Question of the Week: What is the controversy about the beginning of John 8?
Verses: John 7:53-8:8, 2 Timothy 3:16-17
The controversy about the beginning of John chapter 8 is that because it does not appear in the majority of early manuscripts, it may have been a later addition to the text and doesn’t belong in our bibles. There are good scholars on both sides that debate this issue respectfully. However, since absence of evidence is not evidence of absence, this claim isn’t why it’s controversial. There are two ways to test the Bible, what the majority of the copies say and what the earliest copies say. The earliest manuscripts are preferred because it’s closer to the originals, but the majority text is how we have tested whether or not the Bible has been changed over time. The evidence against John 8 is that on top of its absence in the earliest texts, in later copies it appears in different places. Some even put it in the gospel of Luke instead of John, and others include it later in the gospel of John.
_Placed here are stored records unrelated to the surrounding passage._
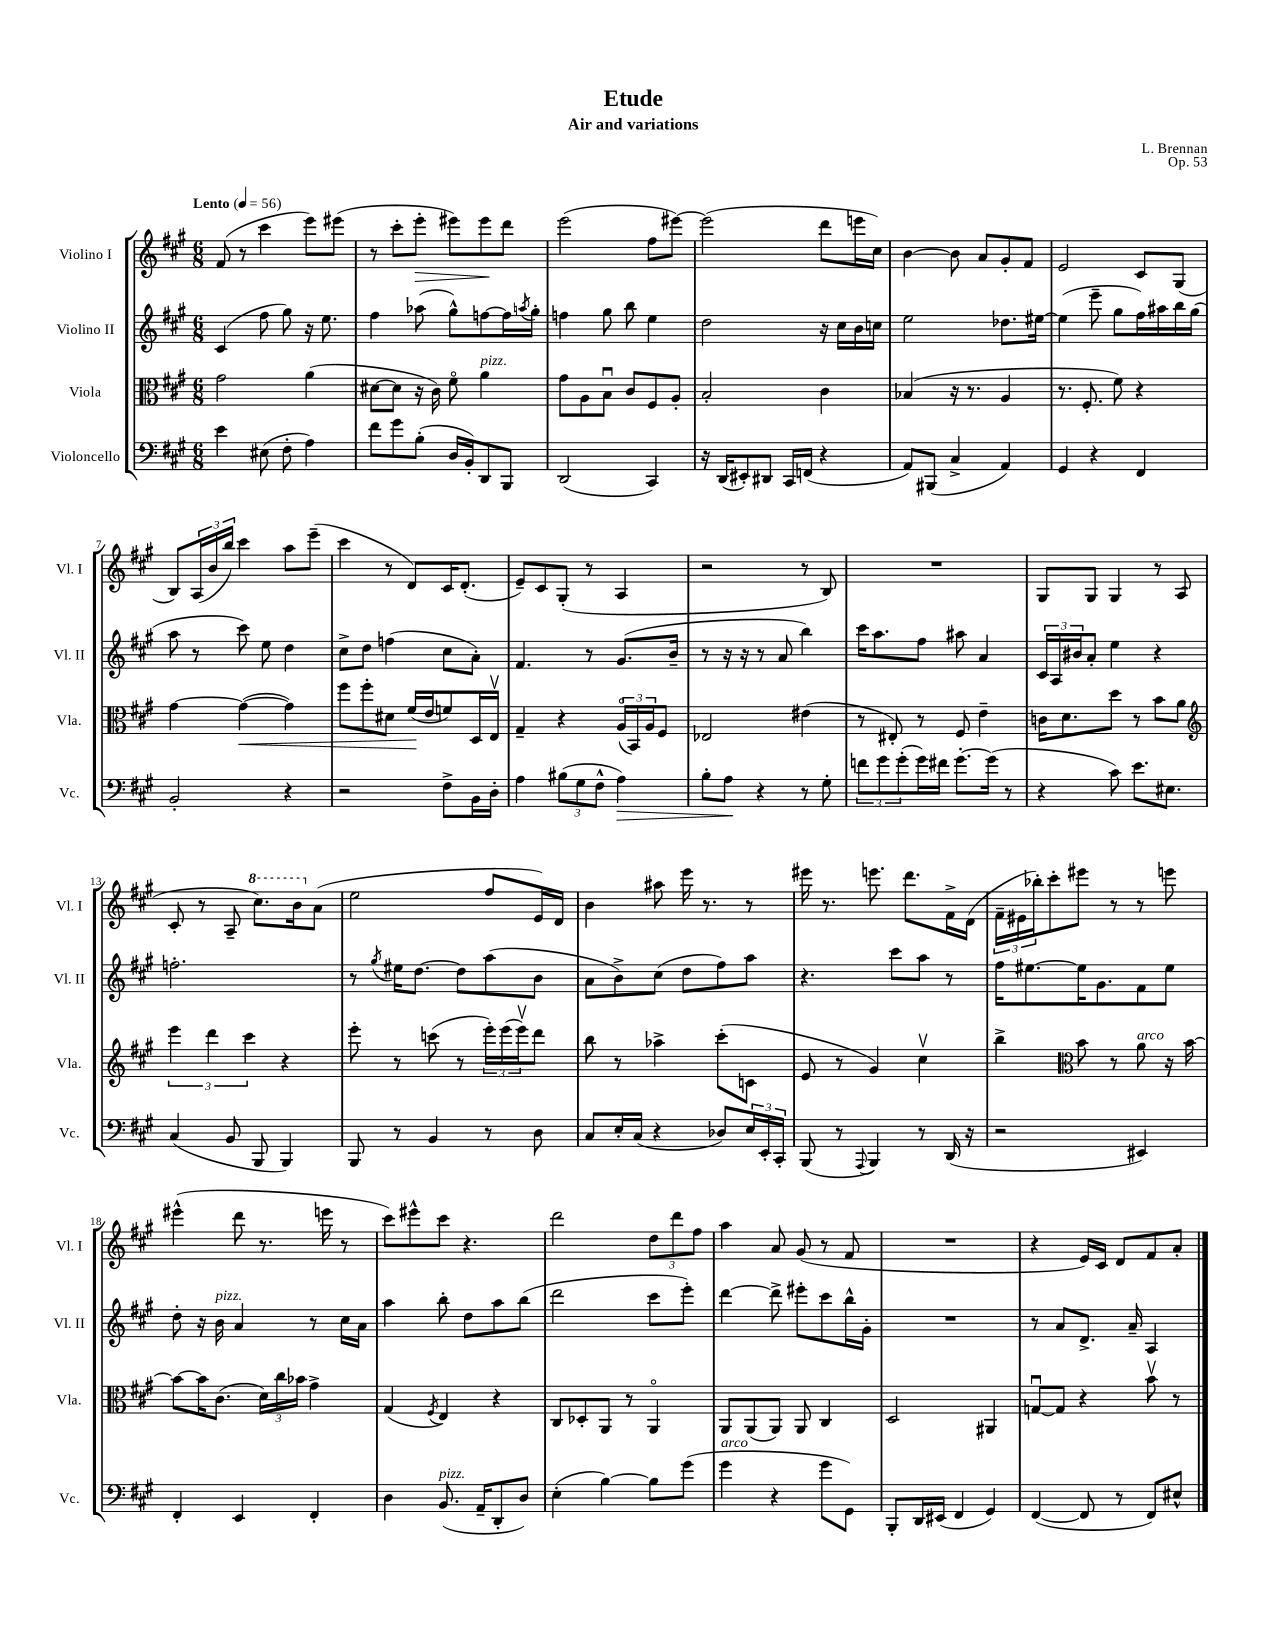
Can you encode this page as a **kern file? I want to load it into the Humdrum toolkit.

**kern	**kern	**kern	**kern
*staff4	*staff3	*staff2	*staff1
*clefF4	*clefC3	*clefG2	*clefG2
*k[f#c#g#]	*k[f#c#g#]	*k[f#c#g#]	*k[f#c#g#]
*M6/8	*M6/8	*M6/8	*M6/8
*MM56	*MM56	*MM56	*MM56
4e	2g#	(4c#	(8f#
.	.	.	8r
(8E#	.	8ff#	4ccc#
8F#'	.	8gg#)	.
4A)	(4a	16r	8eee)
.	.	8.ee	.
.	.	.	(8eee#
=	=	=	=
8f#	[8d#	4ff#	8r
8g#	8d#]	.	8ccc#'
(8B'	16r	(8aa-	8eee'
.	16c#)	.	.
16D	8f#o	8gg#^^)	8eee#)
16BB')	.	.	.
8DD	4a	[8ff	8eee#
8BBB	.	16ff]	8ddd
.	.	8qaa	.
.	.	16gg#'	.
=	=	=	=
(2DD	8g#	4ff	(2eee
.	8A	.	.
.	8Bu	8gg#	.
.	8c#	8bb	.
4CC#)	8F#	4ee	8ff#
.	8A'	.	[8eee#)
=	=	=	=
16r	2B'	2dd	(2eee#]
(16DD	.	.	.
8EE#')	.	.	.
8DD#	.	.	.
16CC#	.	.	.
(16FF	.	.	.
4r	4c#	16r	8ddd
.	.	16cc#	.
.	.	16b	16eee
.	.	16cc	16cc#)
=	=	=	=
8AA)	(4B-	2ee	[4b
(8BBB#	.	.	.
4C#^	16r	.	8b]
.	8.r	.	.
.	.	.	8a
4AA)	4A	8.dd-	8g#'
.	.	.	8f#
.	.	[16ee#	.
=	=	=	=
4GG#	8.r	(4ee#]	2e
.	8.F#'	.	.
4r	.	8eee~	.
.	8f#)	8gg#	.
4FF#	4r	16ff#)	8c#
.	.	16aa#	.
.	.	16bb	(8G#
.	.	(16gg#	.
=	=	=	=
2BB'	[4g#	8aa	8B)
.	.	8r	(24A
.	.	.	24b
.	.	.	24bb)
.	(4g#_	8ccc#)	4ccc#
.	.	8ee	.
4r	4g#])	4dd	8aa
.	.	.	(8eee~
=	=	=	=
2r	8ff#	8cc#^	4ccc#
.	8ff#'	8dd	.
.	8d#	(4ff	8r
.	(16f#	.	8d)
.	16e	.	.
8F#^	8f)	8cc#	16c#
.	.	.	(8.d'
16BB	16D	8a')	.
16D'	16Ev	.	.
=	=	=	=
4A	4G#~	4.f#	8e~)
.	.	.	8c#
(12B#	4r	.	(8G#'
12G#	.	.	.
.	.	8r	8r
12F#^^	.	.	.
4A)	(24Ao	(8.g#	4A
.	24BB)	.	.
.	24A	.	.
.	8F#	.	.
.	.	16b~	.
=	=	=	=
8B'	2E-	8r	2r
8A	.	16r	.
.	.	16r	.
4r	.	8r	.
.	.	8a	.
8r	(4e#	4bb)	8r
8G#'	.	.	8B)
=	=	=	=
12f	8r	16ccc#	2.r
.	.	8.aa	.
12g#	.	.	.
.	8E#')	.	.
(12g#'	.	.	.
16g#)	8r	8ff#	.
16f#	.	.	.
[8.g#'	8F#	8aa#	.
.	4e~	4a	.
(16g#]	.	.	.
8r	.	.	.
=	=	=	=
4r	16c	24c#	8G#
.	.	24A	.
.	8.d	.	.
.	.	24b#	.
.	.	8a'	8G#
8c#)	8dd	4ee	4G#
8.e	8r	.	.
.	8b	4r	8r
8.E#	.	.	.
.	8a	.	(8A
=	=	=	=
*	*clefG2	*	*
(4C#	6eee	2.ff'	8c#'
.	.	.	8r
.	6ddd	.	.
8BB	.	.	8A~
.	6ccc#	.	.
8BBB	.	.	8.ccc#)
4BBB)	4r	.	.
.	.	.	16bb
.	.	.	(8a
=	=	=	=
8BBB	8eee'	8r	2ee
.	.	8qgg#	.
8r	8r	16ee#	.
.	.	[8.dd	.
4BB	(8ccc	.	.
.	8r	8dd]	.
8r	24eee')	(8aa	8ff#
.	(24eee	.	.
.	24eeev)	.	.
8D	8ddd	8b	16e)
.	.	.	16d
=	=	=	=
8C#	8bb	8a	4b
16E'	8r	8b^)	.
(16C#	.	.	.
4r	4aa-^	(8cc#	8aa#
.	.	8dd	16eee
.	.	.	8.r
8D-)	(8ccc#'	8ff#)	.
24E	8c	8aa	8r
24EE'	.	.	.
24CC#'	.	.	.
=	=	=	=
(8BBB	8e	4.r	16eee#
.	.	.	8.r
8r	8r	.	.
8qqAAA	.	.	.
4BBB)	4g#)	.	8.eee
.	.	8ccc#	.
.	.	.	8.ddd
8r	4cc#v	8aa	.
(16DD	.	8r	16f#^
16r	.	.	(16d
=	=	=	=
2r	4bb^	16ff#	24f#~
.	.	.	24e#
.	.	[8.ee#	.
.	.	.	24bb-')
.	.	.	8ccc#'
*	*clefC3	*	*
.	8b	16ee#]	8eee#
.	.	8.g#	.
.	8r	.	8r
4EE#)	8a	8f#	8r
.	16r	8ee#	8eee
.	[16b	.	.
=	=	=	=
4FF#'	8b_	8dd'	(4eee#^^
.	16b]	16r	.
.	(8.c#	16b	.
4EE	.	4a	8ddd
.	24d)	.	8.r
.	24cc#	.	.
.	24b-	.	.
4FF#'	4g#^	8r	.
.	.	.	16eee
.	.	16cc#	8r
.	.	16a	.
=	=	=	=
4D	(4G#	4aa	8ccc#)
.	.	.	8eee#^^
.	8qF#	.	.
(8.BB	4E)	8bb'	8ccc#
.	.	8dd	4.r
16AA~	.	.	.
8DD'	4r	8aa	.
8D)	.	(8bb	.
=	=	=	=
(4E'	8C#	2ddd	2ddd
.	8D-'	.	.
[4B)	8AA	.	.
.	8r	.	.
8B]	4AAo	8ccc#	12dd
.	.	.	12ddd
(8g#	.	8eee')	.
.	.	.	12ff#
=	=	=	=
4g#	8AA	[4ddd	4aa
.	(8AA	.	.
4r	8AA)	8ddd^]	8a
.	8AA	8eee#'	(8g#
8g#	4C#	8ccc#	8r
8GG#)	.	16bb^^	8f#
.	.	16g#'	.
=	=	=	=
8BBB'	2D	2.r	2.r
16DD	.	.	.
(16EE#	.	.	.
4FF#	.	.	.
4GG#)	4AA#	.	.
=	=	=	=
([4FF#	[8Gu	8r	4r
.	8G]	8a	.
8FF#]	4r	8.d^	16e)
.	.	.	16c#
8r	.	.	8d
.	.	16a~	.
8FF#)	8bv	4A	8f#
8E#^^	8r	.	8a'
==	==	==	==
*-	*-	*-	*-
However, the evidence for it belonging in our Bibles is that the early church father Eusebius quotes it as a part of the gospel of John in his writings. Eusebius lived before the earliest complete greek manuscript of the Bible was written. Why it was excluded from some bibles is entirely speculative, but it ultimately comes down to this. If it doesn’t belong in our Bibles and is removed, no major doctrine of Christianity goes with it. If it does belong in our Bibles, as Eusebius affirms, then the Bible remains the same. Whichever position you take, it doesn’t make any difference. The key is that we’re honest about even controversial topics rather than censoring them. God’s word is an anvil that has worn out countless hammers of criticism, and we can have confidence that based on the evidence, it is true in its claim to be the inspired, preserved, and authoritative Word of God.